··· Text under study ···

[SciPy-User] scipy.interpolate.rbf: how is "smooth" defined?

josef.pktd@gmai... josef.pktd@gmai...
Mon Aug 30 11:45:27 CDT 2010


On Mon, Aug 30, 2010 at 12:22 PM, Gael Varoquaux
<gael.varoquaux@normalesup.org> wrote:
> On Mon, Aug 30, 2010 at 12:18:58PM -0400, josef.pktd@gmail.com wrote:
>> Please do, I can also use it for other things. (I never read the small
>> print in Ledoit-Wolf.)
>
> There you go (BSD licensed). This will land in scikit learn at some point
> because we are going to need it in different places, but I haven't found
> the time to polish it.
>
> Gael
>
> def ledoit_wolf(x, return_factor=False):
>    """ Estimates the shrunk Ledoit-Wolf covariance matrix.
>
>        Parameters
>        ----------
>        x: 2D ndarray, shape (n, p)
>            The data matrix, with p features and n samples.
>        return_factor: boolean, optional
>            If return_factor is True, the regularisation_factor is
>            returned.
>
>        Returns
>        -------
>        regularised_cov: 2D ndarray
>            Regularized covariance
>        regularisation_factor: float
>            Regularisation factor
>
>        Notes
>        -----
>        The regularised covariance is::
>
>            (1 - regularisation_factor)*cov
>                    + regularisation_factor*np.identity(n_features)
>    """
>    n_samples, n_features = x.shape
>    if n_features == 1:
>        if return_factor:
>            return np.atleast_2d(x.std()), 0
>        return np.atleast_2d(x.std())

···

● Exercise requirements
a. Reproduce word for word the part of the Ledoit-Wolf post between "[SciPy-User] scipy.interpolate.rbf: how" and "print in Ledoit-Wolf.)", inclusive.
b. Answer from the Ledoit-Wolf post:
(i) Under what license is the code offered?
(ii) What shape is the parameter x given as?
(iii) When n_features equals 1 and return_factor is True, what is returned alongside np.atleast_2d(x.std())?

··· Information supplied ···

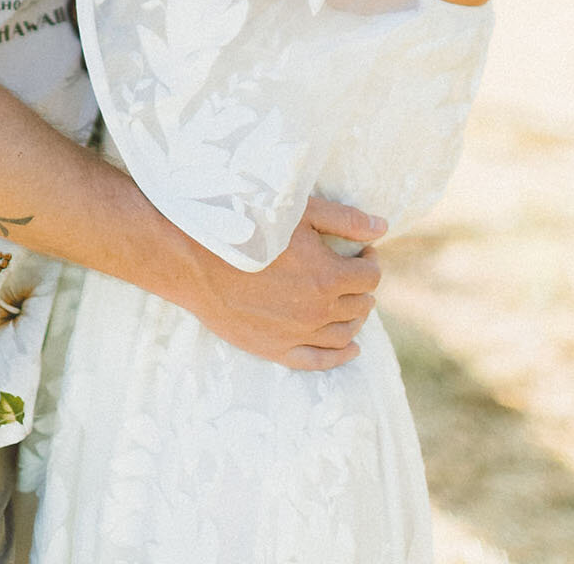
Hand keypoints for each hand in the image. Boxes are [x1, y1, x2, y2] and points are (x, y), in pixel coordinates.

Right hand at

···

● Task-by-task solutions
a.
[SciPy-User] scipy.interpolate.rbf: how is "smooth" defined?

josef.pktd@gmai... josef.pktd@gmai...
Mon Aug 30 11:45:27 CDT 2010


On Mon, Aug 30, 2010 at 12:22 PM, Gael Varoquaux
<gael.varoquaux@normalesup.org> wrote:
> On Mon, Aug 30, 2010 at 12:18:58PM -0400, josef.pktd@gmail.com wrote:
>> Please do, I can also use it for other things. (I never read the small
>> print in Ledoit-Wolf.)

b.
(i) BSD
(ii) (n, p)
(iii) 0